Write out every line below that includes the word "border".
::: Supplied records
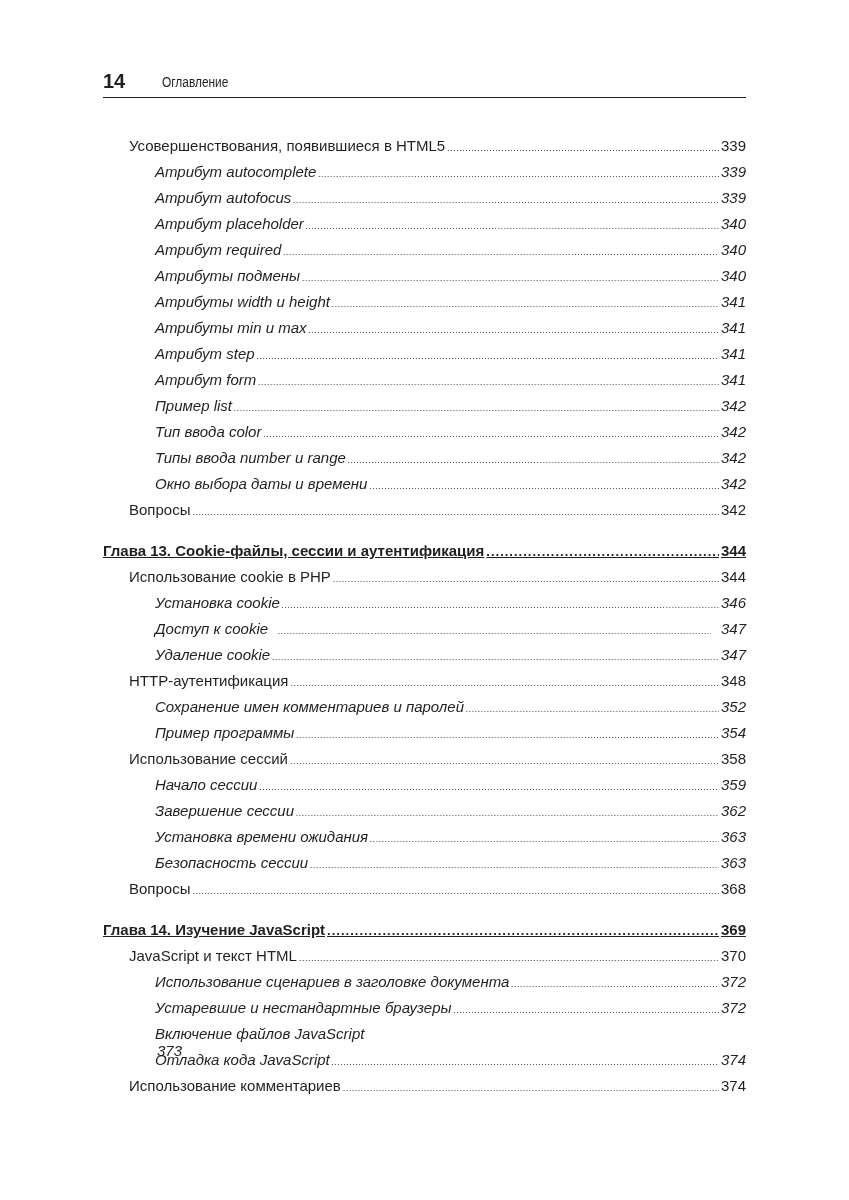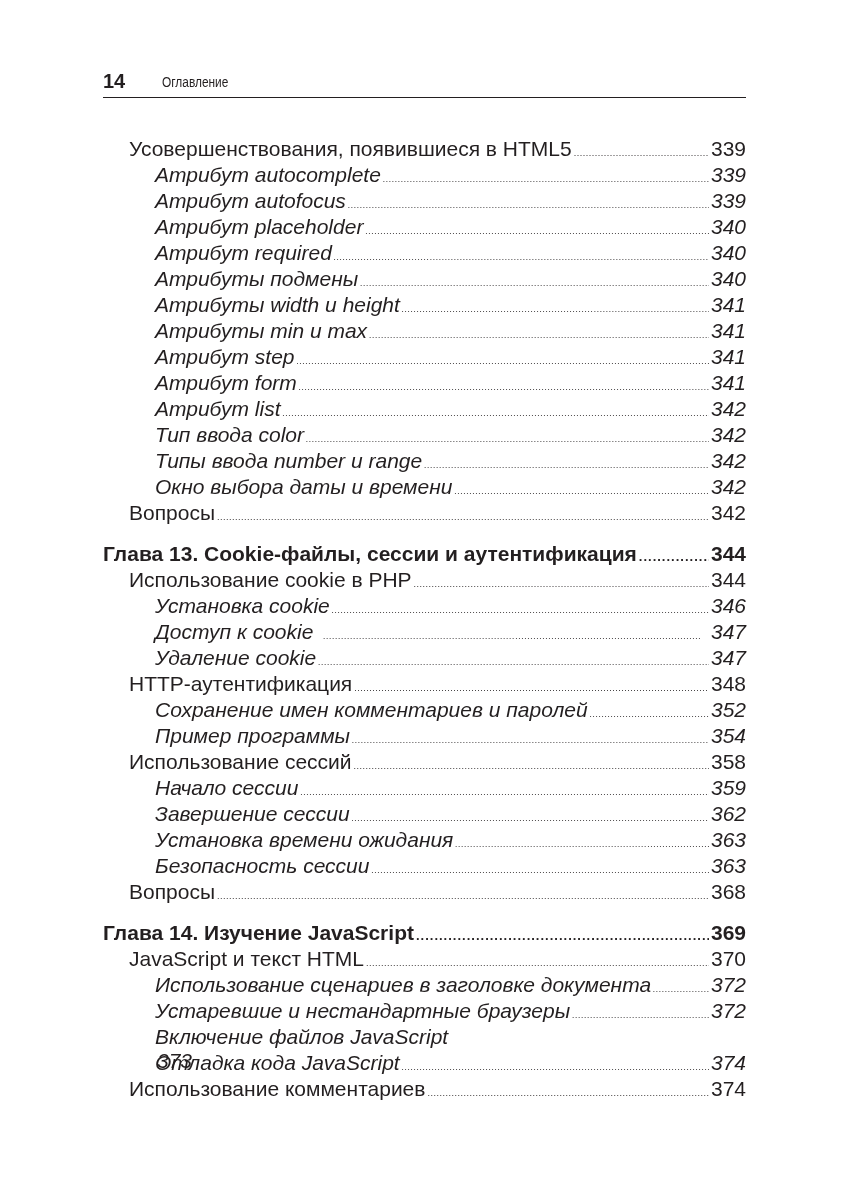--- a/index.html
+++ b/index.html
@@ -3,26 +3,26 @@
 <meta charset="utf-8">
 <style>
   html, body { margin:0; padding:0; }
   body { width:849px; height:1200px; background:#ffffff; position:relative; overflow:hidden;
          font-family:"Liberation Sans", sans-serif; color:#231f20; }
   .header { position:absolute; left:103px; top:68px; width:643px; height:30px; }
   .page-num { position:absolute; left:0; top:2px; font-size:20px; font-weight:bold;text-align:right; }
   .running-title { position:absolute; left:59px; top:6px; font-size:14px; transform:scaleX(0.85); transform-origin:left; }
   .rule { position:absolute; left:103px; top:97px; width:643px; height:1px; background:#231f20; }
   .toc { position:absolute; left:0; top:0; width:849px; }
-  .entry { position:absolute; display:flex; align-items:baseline; font-size:21px; height:20px; right:103px; }
+  .entry { position:absolute; display:flex; align-items:baseline; font-size:15px; height:20px; right:103px; }
   .entry .t { white-space:nowrap; padding-right:2px; }
   .entry .d { flex:1; overflow:hidden; white-space:nowrap; font-size:9px; letter-spacing:0.5px; color:#231f20; }
   .entry .d::before { content:"................................................................................................................................................................................................................................................................"; }
   .entry .p { white-space:nowrap; padding-left:2px; }
-  .lvl0 { left:103px; font-weight:bold; }
+  .lvl0 { left:103px; font-weight:bold;text-decoration:underline; }
   .lvl0 .d { font-size:13px; font-weight:bold; letter-spacing:1px; }
   .lvl1 { left:129px; }
   .lvl2 { left:155px;font-style:italic; }
 </style>
 </head>
 <body>
 
 <div class="header">
   <span class="page-num">14</span>
   <span class="running-title">Оглавление</span>
@@ -74,21 +74,21 @@
       <span class="t">Атрибут step</span>
       <span class="d"></span>
       <span class="p">341</span>
     </div>
     <div class="entry lvl2" style="top: 371px;">
       <span class="t">Атрибут form</span>
       <span class="d"></span>
       <span class="p">341</span>
     </div>
     <div class="entry lvl2" style="top: 397px;">
-      <span class="t">Атрибут list</span>
+      <span class="t">Пример list</span>
       <span class="d"></span>
       <span class="p">342</span>
     </div>
     <div class="entry lvl2" style="top: 423px;">
       <span class="t">Тип ввода color</span>
       <span class="d"></span>
       <span class="p">342</span>
     </div>
     <div class="entry lvl2" style="top: 449px;">
       <span class="t">Типы ввода number и range</span>

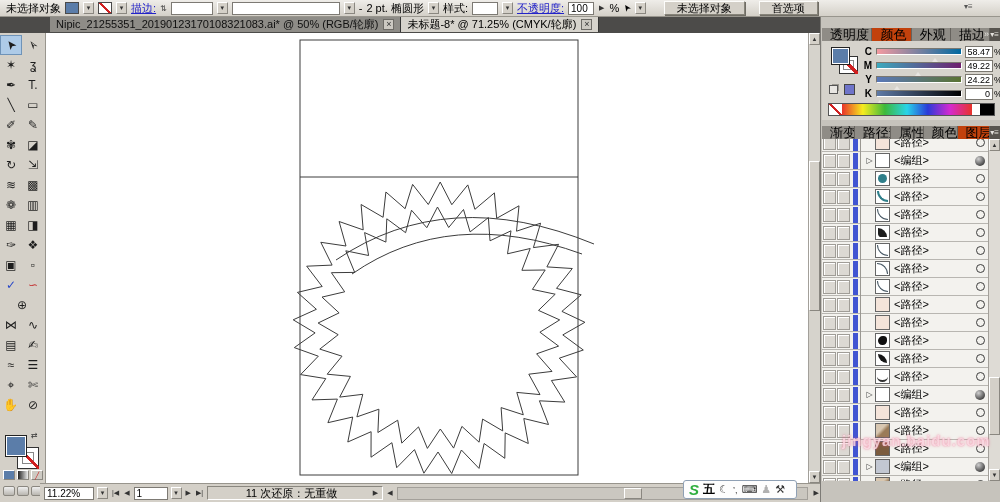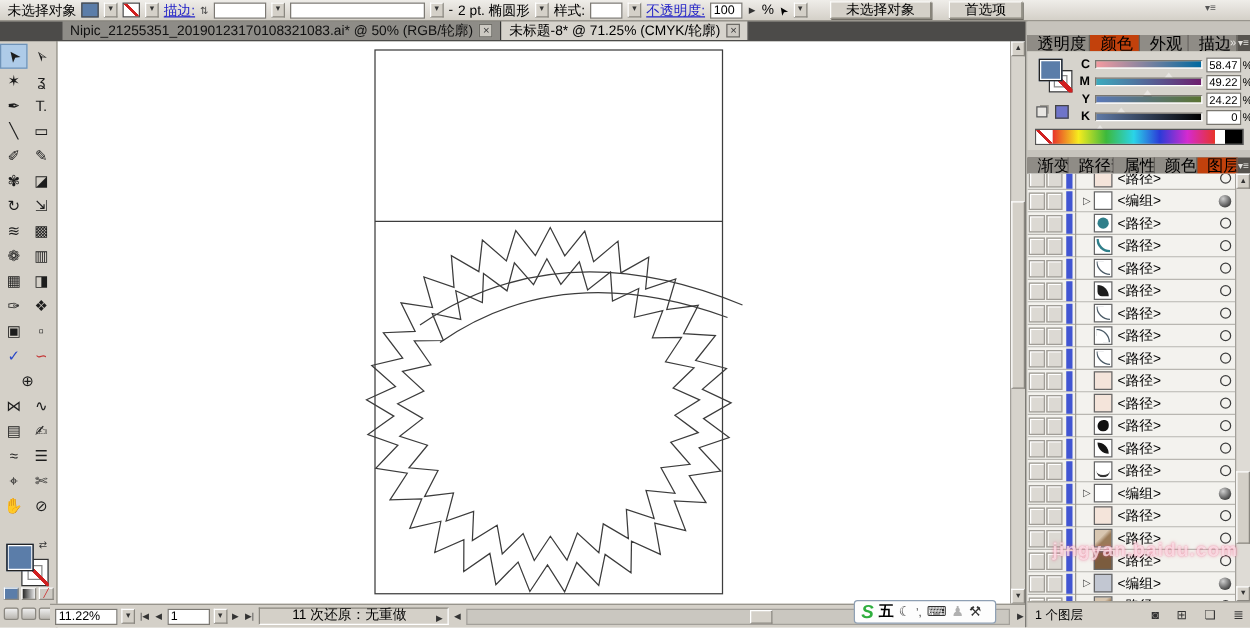--- a/index.html
+++ b/index.html
@@ -100,21 +100,21 @@
   .tg-filled{width:10px;height:10px;border-radius:50%;background:radial-gradient(circle at 35% 30%,#cfcfcf,#141414)}
   #lscroll{position:absolute;right:0;top:122px;width:12px;height:342px;background:#dedbd5;border-left:1px solid #a3a09a}
   #lthumb{position:absolute;left:0;top:238px;width:11px;height:58px;background:#d4d0c8;border:1px solid #8a8780;border-top-color:#fff;border-left-color:#fff}
   #layersbar{position:absolute;left:1px;top:464px;width:179px;height:21px;background:#d4d0c8;border-top:1px solid #98958d;display:flex;align-items:center;font-size:10px;padding:0 6px;gap:14px}
   .lbicon{font-size:10px;color:#333}
 
   
   #statusbar{left:40px;top:483px;width:780px;height:19px;background:#d4d0c8;border-top:1px solid #98958d;display:flex;align-items:center;gap:3px;padding-left:4px;z-index:4}
   #zoombox{width:50px}
   .navbtn{font-size:7px;color:#333;padding:0 1px}
-  #statusbox{width:152px;height:14px;border:1px solid #8a877f;border-bottom-color:#fff;border-right-color:#fff;display:flex;align-items:flex-end;padding:0 3px}
+  #statusbox{width:176px;height:14px;border:1px solid #8a877f;border-bottom-color:#fff;border-right-color:#fff;display:flex;align-items:center;padding:0 3px}
   #statustext{flex:1;text-align:center;font-size:11px}
   #hscrolltrack{position:relative;flex:1;height:13px;background:#cac7c0;border:1px solid #a3a09a;margin-right:2px}
   #hthumb{position:absolute;left:226px;top:0;width:18px;height:11px;background:#d4d0c8;border:1px solid #8a8780;border-top-color:#fff;border-left-color:#fff}
 
   
   #ime{left:683px;top:480px;width:114px;height:19px;background:#fdfdfd;border:1px solid #8fa0b4;border-radius:3px;display:flex;align-items:center;gap:4px;padding:0 5px;z-index:9}
   #ime .slogo{color:#2fae3e;font-weight:bold;font-style:italic;font-size:15px;line-height:15px}
   #ime .wubi{font-size:12px;font-weight:bold}
   #ime .g{color:#333;font-size:11px}
   #ime .dim{color:#b0b0b0}
@@ -622,27 +622,20 @@
           </span>
   </div>
       </div>
   </div>
   <div id="lscroll">
     <div class="sbtn">▲</div>
     <div id="lthumb"></div>
     <div class="sbtn abs" style="bottom:0">▼</div>
   </div>
 
-  <div id="layersbar">
-    <span>1 个图层</span>
-    <span class="lbicon" style="margin-left:auto">◙</span>
-    <span class="lbicon">⊞</span>
-    <span class="lbicon">❏</span>
-    <span class="lbicon">≣</span>
-  </div>
 </div>
 <span id="dock-collapse" class="abs">»</span>
 
 <div id="statusbar" class="abs">
   <span class="inbox" id="zoombox">11.22%</span>
   <span class="dd">▾</span>
   <span class="navbtn">|◀</span>
   <span class="navbtn">◀</span>
   <span class="inbox" style="width:34px">1</span>
   <span class="dd">▾</span>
::::::
▶ _Finished exercise_
   .tg-filled{width:10px;height:10px;border-radius:50%;background:radial-gradient(circle at 35% 30%,#cfcfcf,#141414)}
   #lscroll{position:absolute;right:0;top:122px;width:12px;height:342px;background:#dedbd5;border-left:1px solid #a3a09a}
   #lthumb{position:absolute;left:0;top:238px;width:11px;height:58px;background:#d4d0c8;border:1px solid #8a8780;border-top-color:#fff;border-left-color:#fff}
   #layersbar{position:absolute;left:1px;top:464px;width:179px;height:21px;background:#d4d0c8;border-top:1px solid #98958d;display:flex;align-items:center;font-size:10px;padding:0 6px;gap:14px}
   #statusbar{left:40px;top:483px;width:780px;height:19px;background:#d4d0c8;border-top:1px solid #98958d;display:flex;align-items:center;gap:3px;padding-left:4px;z-index:4}
-  #statusbox{width:152px;height:14px;border:1px solid #8a877f;border-bottom-color:#fff;border-right-color:#fff;display:flex;align-items:flex-end;padding:0 3px}
+  #statusbox{width:176px;height:14px;border:1px solid #8a877f;border-bottom-color:#fff;border-right-color:#fff;display:flex;align-items:center;padding:0 3px}
   #hscrolltrack{position:relative;flex:1;height:13px;background:#cac7c0;border:1px solid #a3a09a;margin-right:2px}
   #hthumb{position:absolute;left:226px;top:0;width:18px;height:11px;background:#d4d0c8;border:1px solid #8a8780;border-top-color:#fff;border-left-color:#fff}
   #ime{left:683px;top:480px;width:114px;height:19px;background:#fdfdfd;border:1px solid #8fa0b4;border-radius:3px;display:flex;align-items:center;gap:4px;padding:0 5px;z-index:9}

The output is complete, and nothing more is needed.